**What needs to be done**
Update the rows below by replacing "common name" with "vernacular name" and keeping every other line unchanged. Give the rows without the pictures.

(Stored dataset items)
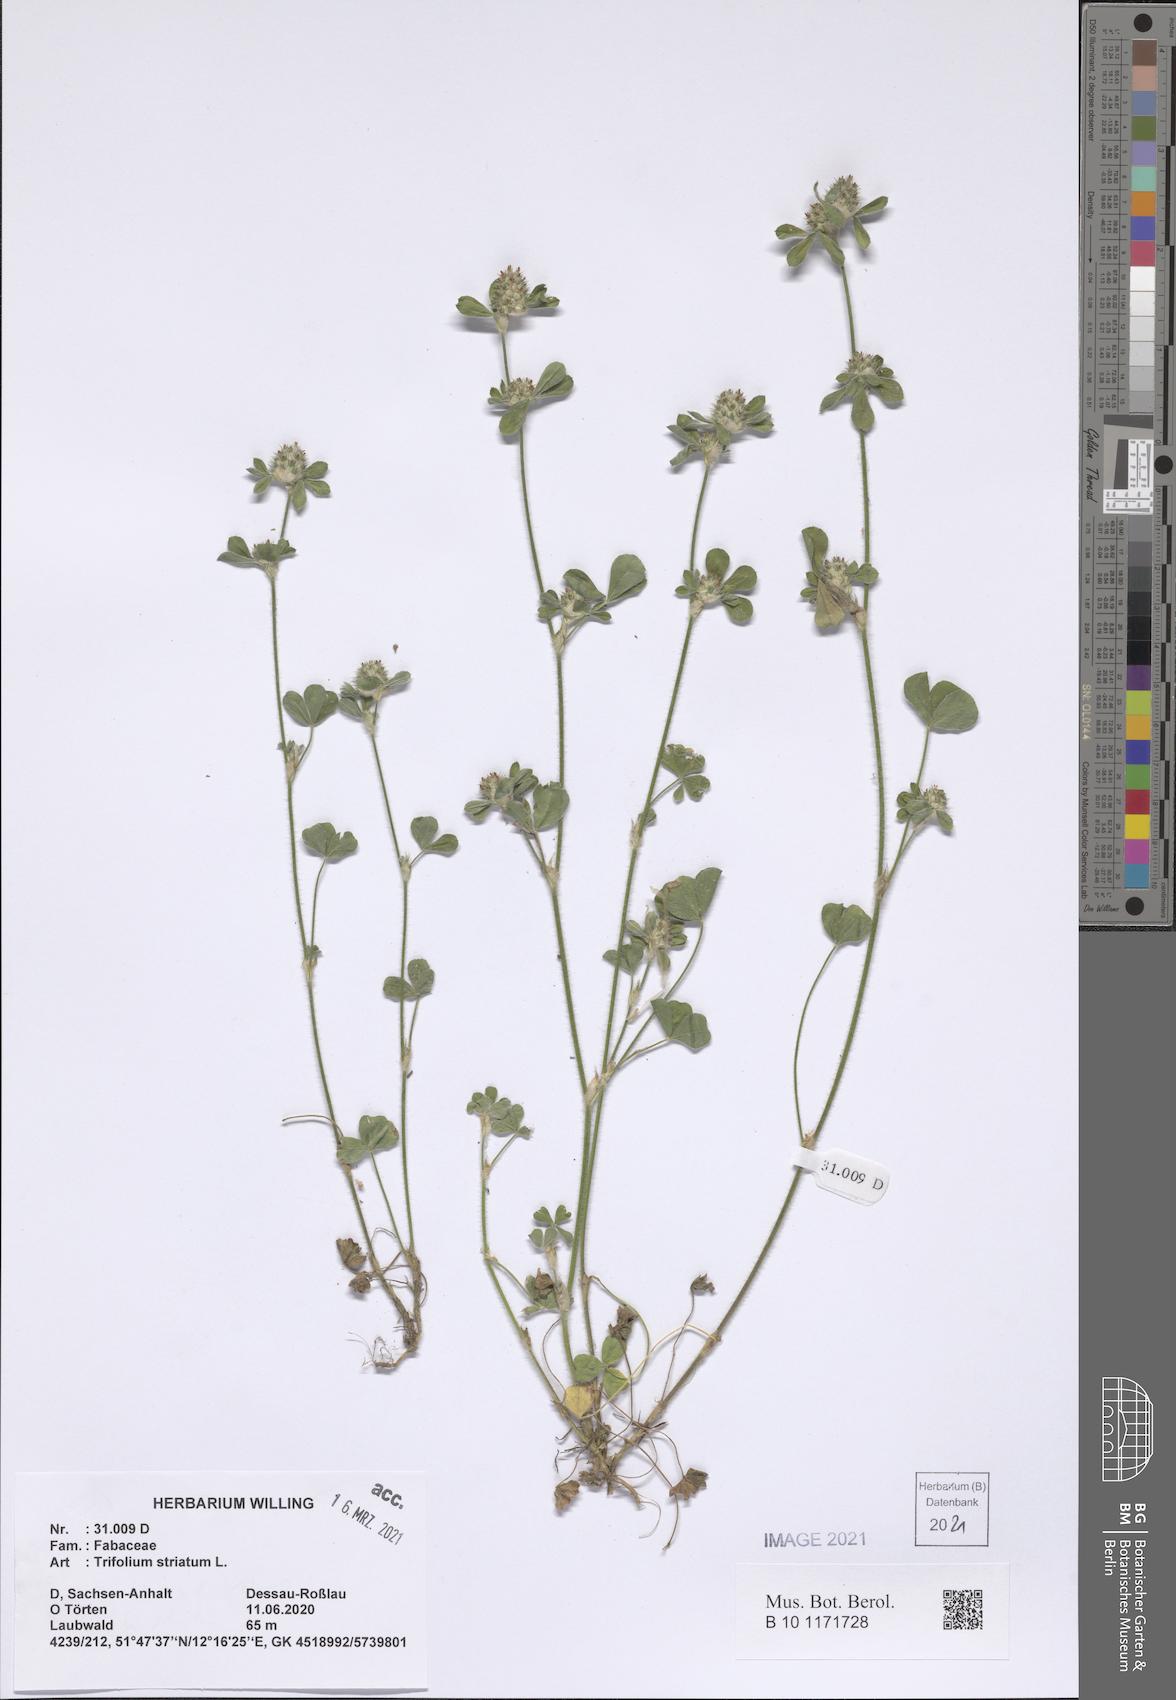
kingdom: Plantae
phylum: Tracheophyta
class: Magnoliopsida
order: Fabales
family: Fabaceae
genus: Trifolium
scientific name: Trifolium striatum
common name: Knotted clover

**Problem solution**
kingdom: Plantae
phylum: Tracheophyta
class: Magnoliopsida
order: Fabales
family: Fabaceae
genus: Trifolium
scientific name: Trifolium striatum
vernacular name: Knotted clover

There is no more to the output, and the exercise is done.